Soorten patronen:
- scheppend
- structureel
- gedragsmatig
creatie:
-
Singleton - beperkt het maken van een klasse tot een enkele instantie en biedt toegang tot die enkele instantie.
-
Fabriek — gebruikt wanneer we een superklasse hebben met meerdere subklassen en we een subklasse moeten retourneren op basis van invoer.
-
Abstracte fabriek — gebruikt een superfabriek om fabrieken te maken, die we vervolgens gebruiken om objecten te maken.
-
Builder — gebruikt om complexe objecten te maken met behulp van eenvoudige objecten. Het creëert geleidelijk een groot object van een klein, eenvoudig object.
-
Prototype — helpt de prestaties te verbeteren bij het maken van dubbele objecten; in plaats van een nieuw object te maken, maakt en retourneert het een kloon van een bestaand object.
Structureel:
-
Adapter — een converter tussen twee incompatibele objecten.
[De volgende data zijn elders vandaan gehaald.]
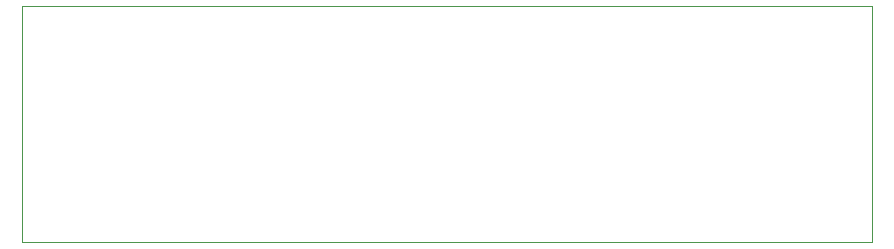
<source format=gbr>
%TF.GenerationSoftware,KiCad,Pcbnew,7.0.7*%
%TF.CreationDate,2023-10-22T19:41:02-04:00*%
%TF.ProjectId,CrystalFilterLarge,43727973-7461-46c4-9669-6c7465724c61,rev?*%
%TF.SameCoordinates,PXddf73b40PY3fe56c0*%
%TF.FileFunction,Profile,NP*%
%FSLAX46Y46*%
G04 Gerber Fmt 4.6, Leading zero omitted, Abs format (unit mm)*
G04 Created by KiCad (PCBNEW 7.0.7) date 2023-10-22 19:41:02*
%MOMM*%
%LPD*%
G01*
G04 APERTURE LIST*
%TA.AperFunction,Profile*%
%ADD10C,0.100000*%
%TD*%
G04 APERTURE END LIST*
D10*
X72000000Y-20000000D02*
X72000000Y0D01*
X0Y0D02*
X0Y-20000000D01*
X0Y-20000000D02*
X72000000Y-20000000D01*
X72000000Y0D02*
X0Y0D01*
M02*

</source>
We kunnen het adapterpatroon gebruiken om twee incompatibele interfaces te combineren.
-
Samengesteld — gebruikt één klasse om een boomstructuur weer te geven.
-
Proxy — biedt de functionaliteit van een andere klasse.
-
Vlieggewicht - hergebruikt objecten in plaats van een groot aantal vergelijkbare objecten te maken.
-
Gevel — biedt een eenvoudige interface voor een klant, die de interface gebruikt om met het systeem te communiceren.
-
Bridge — maakt specifieke klassen onafhankelijk van klassen die een interface implementeren.
-
Decorator — voegt nieuwe functionaliteit toe aan een bestaand object zonder vast te zitten aan de structuur ervan.
Gedragsmatig:
-
Sjabloonmethode — definieert een basisalgoritme en stelt afstammelingen in staat om enkele stappen van het algoritme te overschrijven zonder de algemene structuur ervan te wijzigen.
-
Bemiddelaar — biedt een intermediaire klasse die alle communicatie tussen verschillende klassen afhandelt.
-
Keten van verantwoordelijkheid — maakt het mogelijk om strikte afhankelijkheid tussen de afzender en de ontvanger van een verzoek te vermijden; bovendien kan het verzoek door meerdere objecten worden verwerkt.
-
Waarnemer — stelt een object in staat gebeurtenissen in andere objecten te volgen en daarop te reageren.
-
Strategie — maakt het mogelijk om strategieën (algoritmen) tijdens runtime te wijzigen.
-
Commando — een interface die een methode declareert voor het uitvoeren van een specifieke actie.
-
Staat — staat toe dat een object zijn gedrag verandert afhankelijk van zijn toestand.
-
Bezoeker — gebruikt om bewerkingen op groepen verwante objecten te vereenvoudigen.
-
Tolk — definieert een grammatica voor een eenvoudige taal in het probleemdomein.
-
Iterator - benadert achtereenvolgens elementen van een verzameling zonder de onderliggende vorm te kennen.
-
Memento — gebruikt om de staat van een object op te slaan; deze toestand kan later worden hersteld.